Pictures must be dropped from the copy of the entries below; all else is returned exactly.

SOURCE MATERIAL:

Segment Open

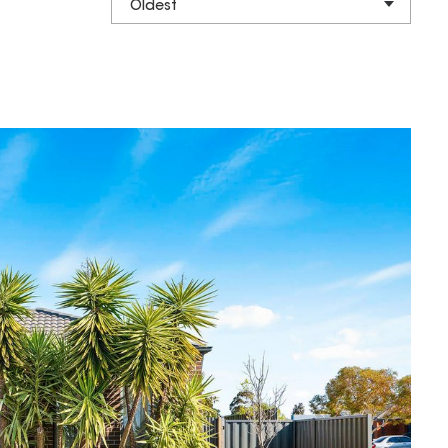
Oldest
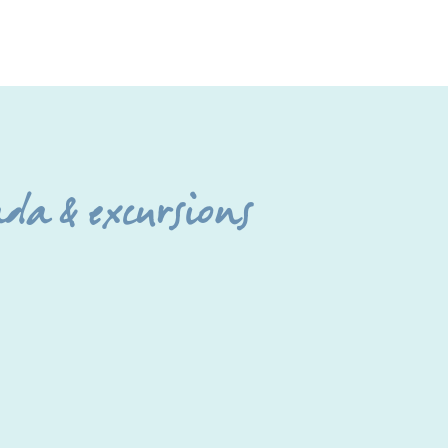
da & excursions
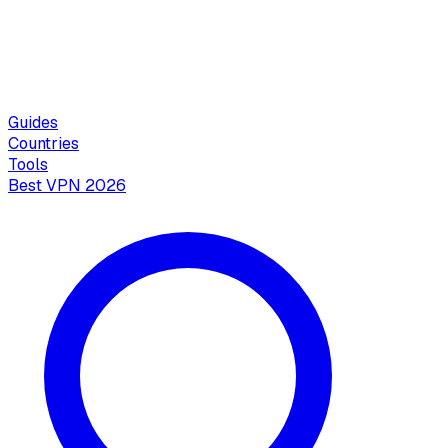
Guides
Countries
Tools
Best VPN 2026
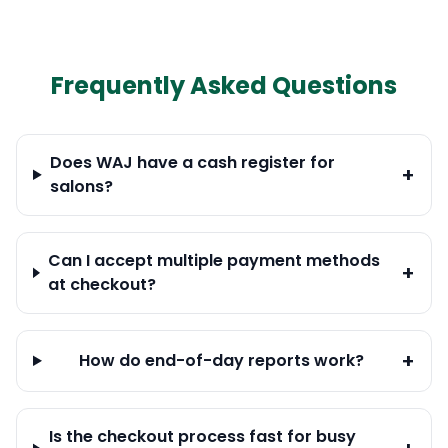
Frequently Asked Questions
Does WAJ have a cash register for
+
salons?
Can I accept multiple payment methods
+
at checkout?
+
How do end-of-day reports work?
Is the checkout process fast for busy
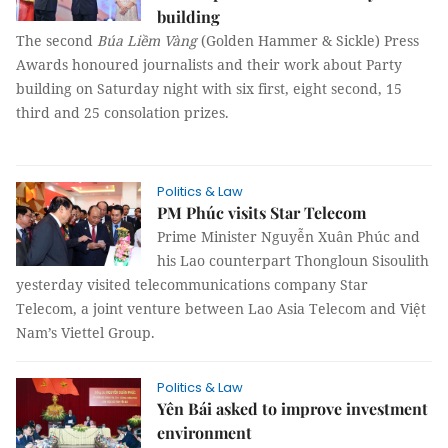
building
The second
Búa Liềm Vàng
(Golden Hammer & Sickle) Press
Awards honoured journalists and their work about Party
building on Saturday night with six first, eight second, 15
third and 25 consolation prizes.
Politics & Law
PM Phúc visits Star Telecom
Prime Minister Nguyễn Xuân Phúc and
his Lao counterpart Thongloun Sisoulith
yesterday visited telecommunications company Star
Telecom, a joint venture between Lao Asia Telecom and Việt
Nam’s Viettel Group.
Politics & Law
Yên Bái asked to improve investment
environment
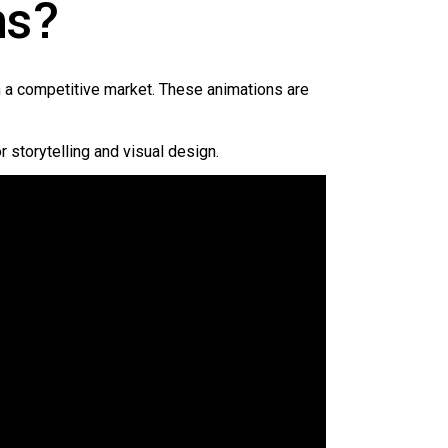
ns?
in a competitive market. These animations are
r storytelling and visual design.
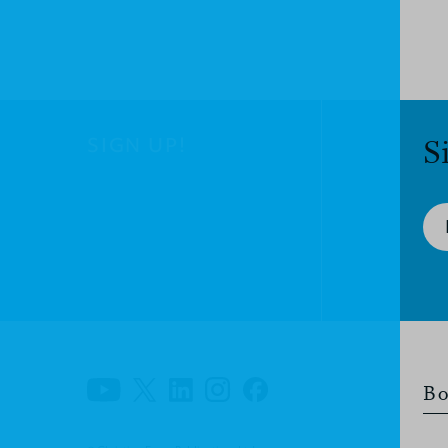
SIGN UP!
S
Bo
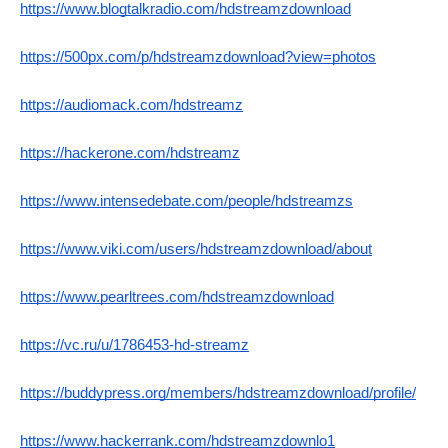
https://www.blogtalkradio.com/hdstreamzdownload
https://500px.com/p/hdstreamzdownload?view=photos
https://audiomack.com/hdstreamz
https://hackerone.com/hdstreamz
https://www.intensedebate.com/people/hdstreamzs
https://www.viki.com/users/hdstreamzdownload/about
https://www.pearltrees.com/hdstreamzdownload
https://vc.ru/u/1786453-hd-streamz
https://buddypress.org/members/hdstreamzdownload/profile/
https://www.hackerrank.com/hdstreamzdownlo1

Segment Closed

YOUR SOLUTION:
Oldest
da & excursions
Guides
Countries
Tools
Best VPN 2026
Frequently Asked Questions
Does WAJ have a cash register for
+
salons?
Can I accept multiple payment methods
+
at checkout?
+
How do end-of-day reports work?
Is the checkout process fast for busy
building
The second
Búa Liềm Vàng
(Golden Hammer & Sickle) Press
Awards honoured journalists and their work about Party
building on Saturday night with six first, eight second, 15
third and 25 consolation prizes.
Politics & Law
PM Phúc visits Star Telecom
Prime Minister Nguyễn Xuân Phúc and
his Lao counterpart Thongloun Sisoulith
yesterday visited telecommunications company Star
Telecom, a joint venture between Lao Asia Telecom and Việt
Nam’s Viettel Group.
Politics & Law
Yên Bái asked to improve investment
environment
ns?
in a competitive market. These animations are
r storytelling and visual design.
SIGN UP!
S
Bo
https://www.blogtalkradio.com/hdstreamzdownload
https://500px.com/p/hdstreamzdownload?view=photos
https://audiomack.com/hdstreamz
https://hackerone.com/hdstreamz
https://www.intensedebate.com/people/hdstreamzs
https://www.viki.com/users/hdstreamzdownload/about
https://www.pearltrees.com/hdstreamzdownload
https://vc.ru/u/1786453-hd-streamz
https://buddypress.org/members/hdstreamzdownload/profile/
https://www.hackerrank.com/hdstreamzdownlo1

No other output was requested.